HC Deb 22 April 1987 vol 114 cc637-8W
Mr. Latham

asked the minister of Agriculture, Fisheries and Food whether he will make a statement on the effect on his Department of the financial management initiative.

Mr. Jopling

The financial management initiative covers a wide range of reforms to improve management in central Government in support of the Government's commitment to give value for money spent in the public's name. The initiative has built on work already being done in individual departments and its effects are increasingly indistinguishable from those flowing from other improvements in management and steps to improve value for money.

Major developments in MAFF in response to the initiative have included:

  1. (a) the creation of MINIM, the Ministry's top management system, which provides a basis on which Ministers and senior management review in depth the departments' aims, the objectives of its programmes and the resources used in carrying them out;
  2. (b) the introduction in 1986, following development work in the Ministry's eastern region, of a system of decentralised budgetary control for running cost expenditure. This system currently covers 75 per cent. of the Ministry's manpower and 60 per cent. of running costs. Increased financial responsibility has been delegated to line managers, thereby encouraging them to make more effective and efficient use of resources. The Ministry's supply estimates have been restructured to bring MAFF's running costs together in a single vote and to show the breakdown by the main organisation units (class IV, vote 5 of the 1987–88 Supply Estimates);
  3. (c) the creation of a computer-based management accounting information system to produce monthly reports of expenditure by budget item for managers who control budgets.

The introduction of these systems has also been supported in the Ministry by a comprehensive programme of FMI training for staff at all levels.

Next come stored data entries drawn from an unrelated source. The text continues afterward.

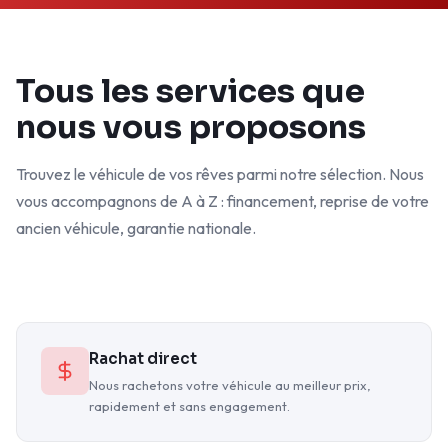
Tous les services que
nous vous proposons
Trouvez le véhicule de vos rêves parmi notre sélection. Nous
vous accompagnons de A à Z : financement, reprise de votre
ancien véhicule, garantie nationale.
Rachat direct
Nous rachetons votre véhicule au meilleur prix,
rapidement et sans engagement.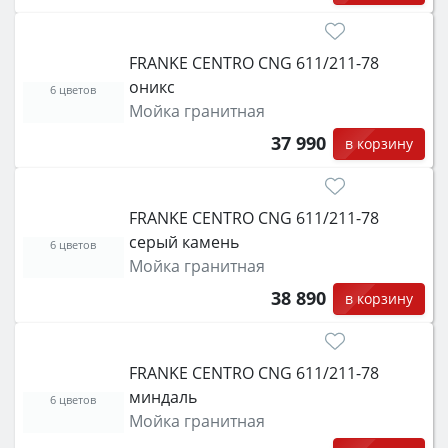
FRANKE CENTRO CNG 611/211-78
оникс
6 цветов
Мойка гранитная
37 990
в корзину
FRANKE CENTRO CNG 611/211-78
серый камень
6 цветов
Мойка гранитная
38 890
в корзину
FRANKE CENTRO CNG 611/211-78
миндаль
6 цветов
Мойка гранитная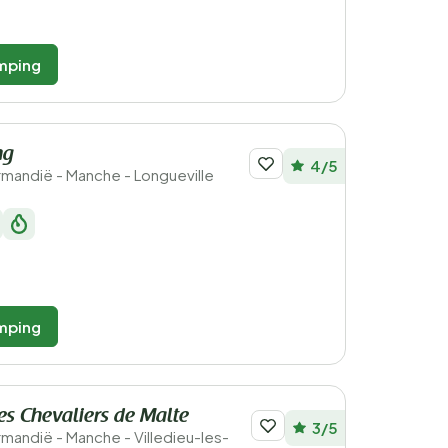
mping
ng
4/5
ormandië - Manche - Longueville
mping
s Chevaliers de Malte
3/5
ormandië - Manche - Villedieu-les-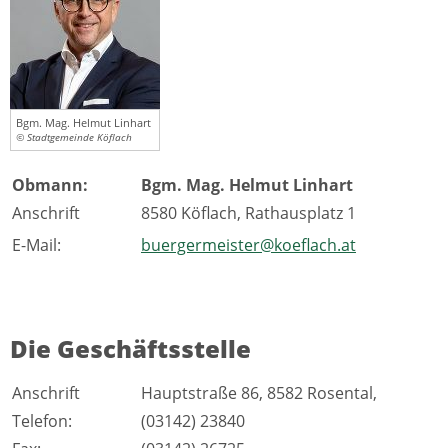
Bgm. Mag. Helmut Linhart
© Stadtgemeinde Köflach
Obmann:
Bgm. Mag. Helmut Linhart
Anschrift
8580 Köflach, Rathausplatz 1
E-Mail:
buergermeister@koeflach.at
Die Geschäftsstelle
Anschrift
Hauptstraße 86, 8582 Rosental,
Telefon:
(03142) 23840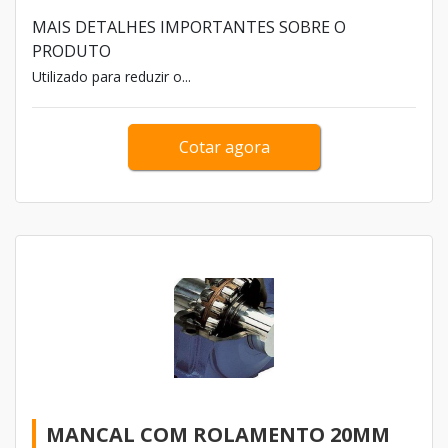
oscilante produzido por estruturas robustas chamadas de
MAIS DETALHES IMPORTANTES SOBRE O
base e geralmente, essas estruturas são feitas de ferro ou
PRODUTO
aço.
Utilizado para reduzir o...
Cotar agora
MANCAL COM ROLAMENTO 20MM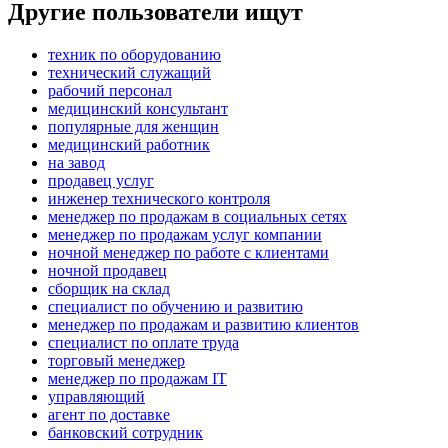
Другие пользователи ищут
техник по оборудованию
технический служащий
рабочий персонал
медицинский консультант
популярные для женщин
медицинский работник
на завод
продавец услуг
инженер технического контроля
менеджер по продажам в социальных сетях
менеджер по продажам услуг компании
ночной менеджер по работе с клиентами
ночной продавец
сборщик на склад
специалист по обучению и развитию
менеджер по продажам и развитию клиентов
специалист по оплате труда
торговый менеджер
менеджер по продажам IT
управляющий
агент по доставке
банковский сотрудник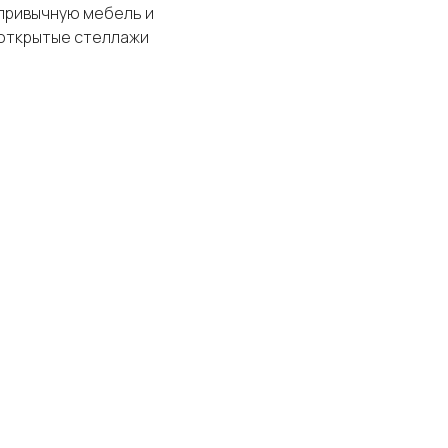
привычную мебель и
открытые стеллажи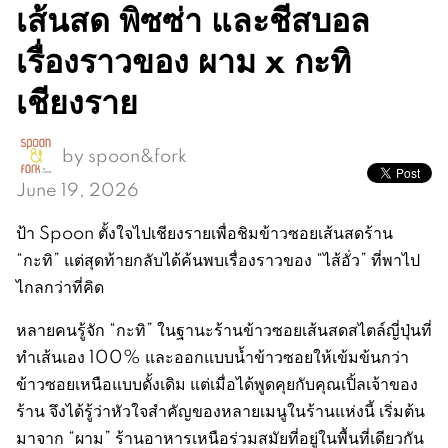
เส้นสด พิซซ่า และชีสบอล
เรื่องราวของ ผาม x กะทิ
เชียงราย
by
spoon&fork
June 19, 2026
ป้า Spoon ตั้งใจไปเชียงรายเพื่อชิมข้าวซอยเส้นสดร้าน
“กะทิ” แต่สุดท้ายกลับได้ค้นพบเรื่องราวของ “ไส้อั่ว” ที่พาไป
ไกลกว่าที่คิด
หลายคนรู้จัก “กะทิ” ในฐานะร้านข้าวซอยเส้นสดสไตล์ญี่ปุ่นที่
ทำเส้นเอง 100% และออกแบบน้ำข้าวซอยให้เข้มข้นกว่า
ข้าวซอยเหนือแบบดั้งเดิม แต่เมื่อได้พูดคุยกับคุณเปิ้ลเจ้าของ
ร้าน จึงได้รู้ว่าหัวใจสำคัญของหลายเมนูในร้านแห่งนี้ เริ่มต้น
มาจาก “ผาม” ร้านอาหารเหนือร่วมสมัยที่อยู่ในพื้นที่เดียวกัน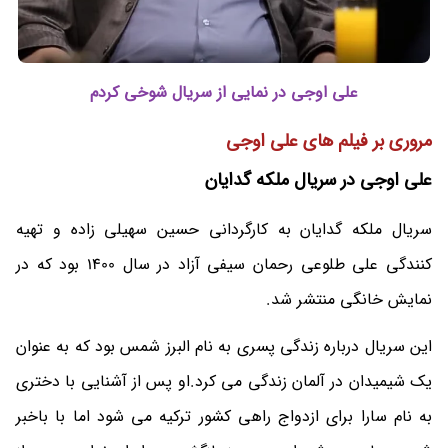
علی اوجی در نمایی از سریال شوخی کردم
مروری بر فیلم های علی اوجی
علی اوجی در سریال ملکه گدایان
سریال ملکه گدایان به کارگردانی حسین سهیلی زاده و تهیه
کنندگی علی طلوعی رحمان سیفی آزاد در سال 1400 بود که در
نمایش خانگی منتشر شد.
این سریال درباره زندگی پسری به نام البرز شمس بود که به عنوان
یک شیمیدان در آلمان زندگی می کرد.او پس از آشنایی با دختری
به نام سارا برای ازدواج راهی کشور ترکیه می شود اما با باخبر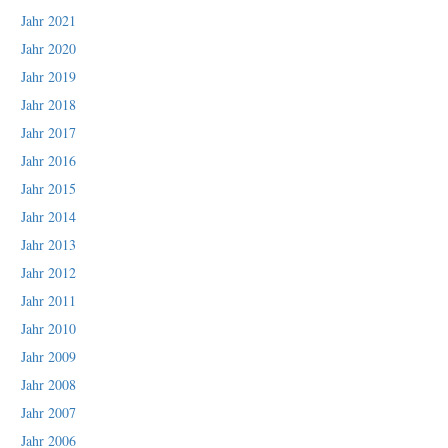
Jahr 2021
Jahr 2020
Jahr 2019
Jahr 2018
Jahr 2017
Jahr 2016
Jahr 2015
Jahr 2014
Jahr 2013
Jahr 2012
Jahr 2011
Jahr 2010
Jahr 2009
Jahr 2008
Jahr 2007
Jahr 2006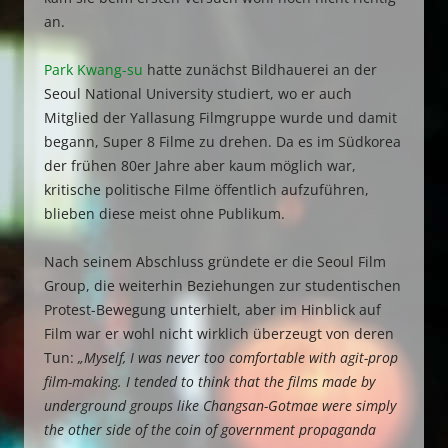
an.
Park Kwang-su
hatte zunächst Bildhauerei an der
Seoul National University studiert, wo er auch
Mitglied der Yallasung Filmgruppe wurde und damit
begann, Super 8 Filme zu drehen. Da es im Südkorea
der frühen 80er Jahre aber kaum möglich war,
kritische politische Filme öffentlich aufzuführen,
blieben diese meist ohne Publikum.
Nach seinem Abschluss gründete er die Seoul Film
Group, die weiterhin Beziehungen zur studentischen
Protest-Bewegung unterhielt, aber im Hinblick auf
Film war er wohl nicht wirklich überzeugt von deren
Tun:
„Myself, I was never too comfortable with agit-prop
film-making. I tended to think that the films made by
underground groups like Changsan-Gotmae were simply
the other side of the coin of government propaganda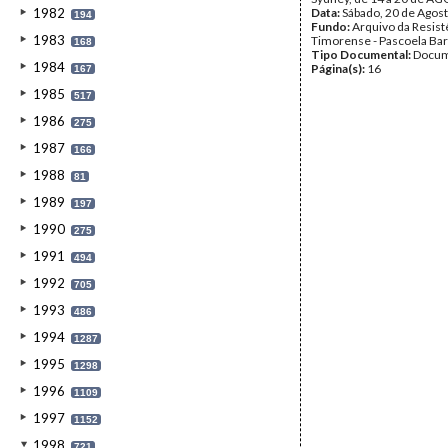
1982
Data:
Sábado, 20 de Agos
194
Fundo:
Arquivo da Resist
1983
Timorense - Pascoela Ba
168
Tipo Documental:
Docum
1984
Página(s):
16
167
1985
517
1986
275
1987
166
1988
81
1989
197
1990
275
1991
494
1992
705
1993
486
1994
1287
1995
1298
1996
1109
1997
1152
1998
721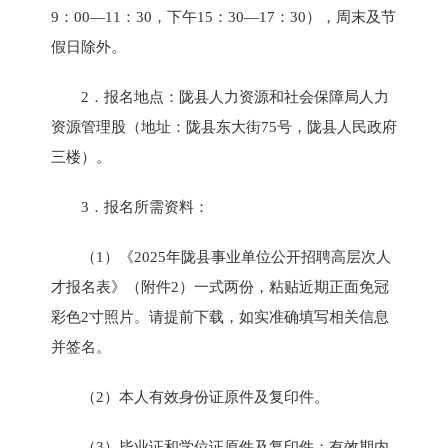
9：00—11：30，下午15：30—17：30），周末及节
假日除外。
2．报名地点：陇县人力资源和社会保障局人力
资源管理股（地址：陇县东大街75号，陇县人民政府
三楼）。
3．报名所需资料：
（1）《2025年陇县事业单位公开招聘高层次人
才报名表》（附件2）一式两份，粘贴近期正面免冠
彩色2寸照片。请提前下载，如实准确填写相关信息
并签名。
（2）本人有效身份证原件及复印件。
（3）毕业证和学位证原件及复印件；有效期内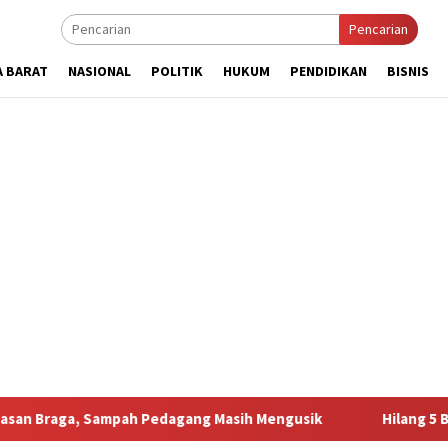
Pencarian
A BARAT
NASIONAL
POLITIK
HUKUM
PENDIDIKAN
BISNIS
mpah Pedagang Masih Mengusik
Hilang 5 Bulan, Ustadz Uj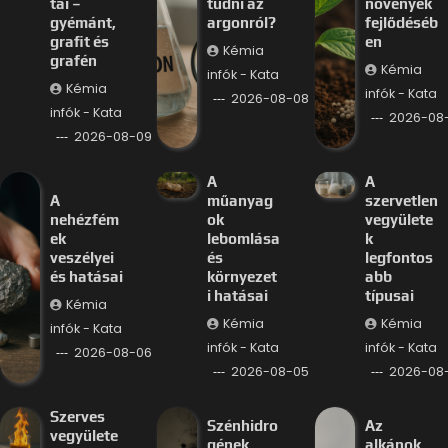
tai –
tudni az
növények
gyémánt,
argonról?
fejlődéséb
grafit és
en
Kémia
grafén
Kémia
infók - Kata
Kémia
infók - Kata
2026-08-08
infók - Kata
2026-08
2026-08-09
A
A
A
műanyag
szervetlen
nehézfém
ok
vegyülete
ek
lebomlása
k
veszélyei
és
legfontos
és hatásai
környezet
abb
i hatásai
típusai
Kémia
Kémia
Kémia
infók - Kata
infók - Kata
infók - Kata
2026-08-06
2026-08-05
2026-08
Szerves
Szénhidro
Az
vegyülete
gének
alkánok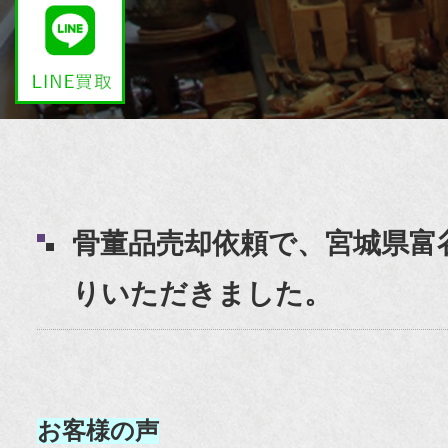
骨董品売却依頼で、宮城県富
りいただきました。
お客様の声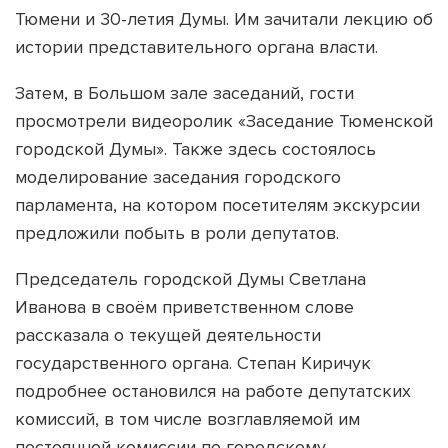
Тюмени и 30-летия Думы. Им зачитали лекцию об
истории представительного органа власти.
Затем, в Большом зале заседаний, гости
просмотрели видеоролик «Заседание Тюменской
городской Думы». Также здесь состоялось
моделирование заседания городского
парламента, на котором посетителям экскурсии
предложили побыть в роли депутатов.
Председатель городской Думы Светлана
Иванова в своём приветственном слове
рассказала о текущей деятельности
государственного органа. Степан Киричук
подробнее остановился на работе депутатских
комиссий, в том числе возглавляемой им
постоянной комиссии по городскому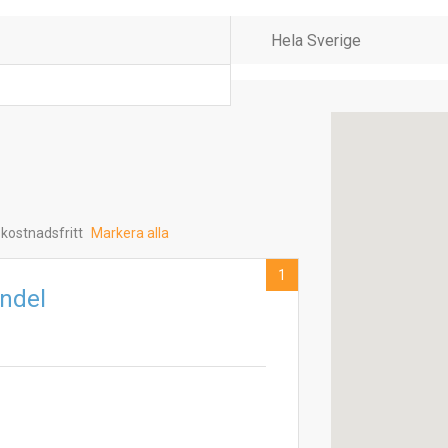
 kostnadsfritt
Markera alla
1
ndel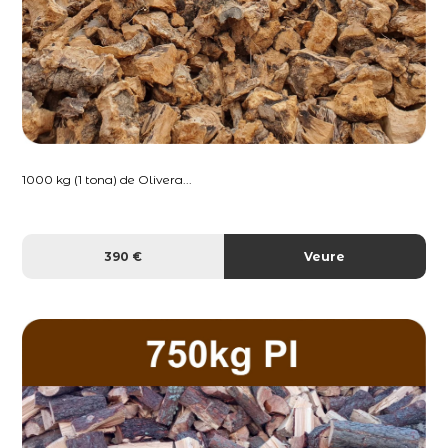
1000 kg (1 tona) de Olivera...
390 €
Veure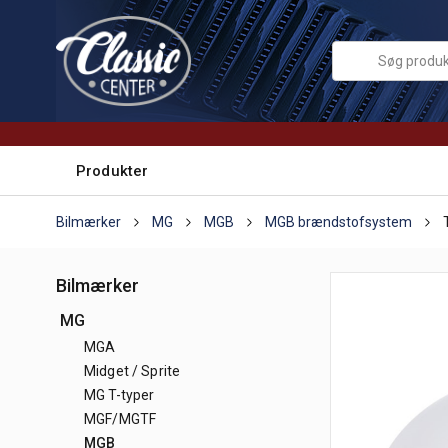
Produkter
Bilmærker
MG
MGB
MGB brændstofsystem
Bilmærker
MG
MGA
Midget / Sprite
MG T-typer
MGF/MGTF
MGB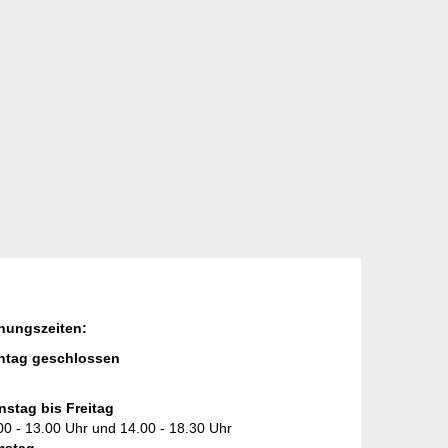
nungszeiten:
tag geschlossen
nstag bis Freitag
00 - 13.00 Uhr und 14.00 - 18.30 Uhr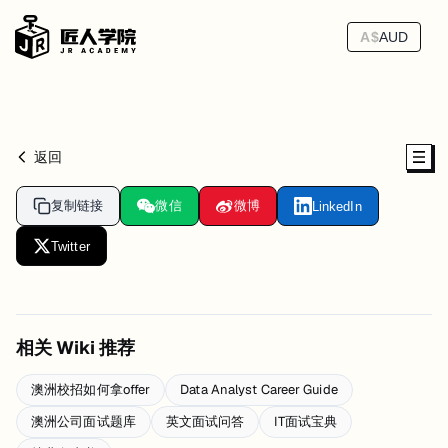
A$
AUD
返回
复制链接
微信
微博
LinkedIn
Twitter
相关 Wiki 推荐
澳洲校招如何拿offer
Data Analyst Career Guide
澳洲公司面试题库
英文面试问答
IT面试宝典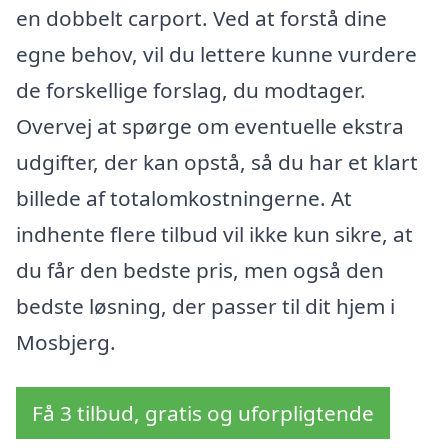
en dobbelt carport. Ved at forstå dine
egne behov, vil du lettere kunne vurdere
de forskellige forslag, du modtager.
Overvej at spørge om eventuelle ekstra
udgifter, der kan opstå, så du har et klart
billede af totalomkostningerne. At
indhente flere tilbud vil ikke kun sikre, at
du får den bedste pris, men også den
bedste løsning, der passer til dit hjem i
Mosbjerg.
Få 3 tilbud, gratis og uforpligtende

FMI systems have had a positive effect in clarifying aims, in reviewing priorities, in providing improved data for decision-making and in identifying the scope for improved value for money. Some of these improvements are shown in the material contained in the public expenditure White Paper (Cm. 56). As my hon. Friend is aware, further information is provided in the NAO report of 21 October 1986 on the financial management initiative (HC. 588) and in the evidence given on that report in December 1986 to the Public Accounts Committee by the Ministry's accounting officer (HC. 61-ii). I am satisfied that the initiative is improving the management of the Ministry and thus securing better value for money.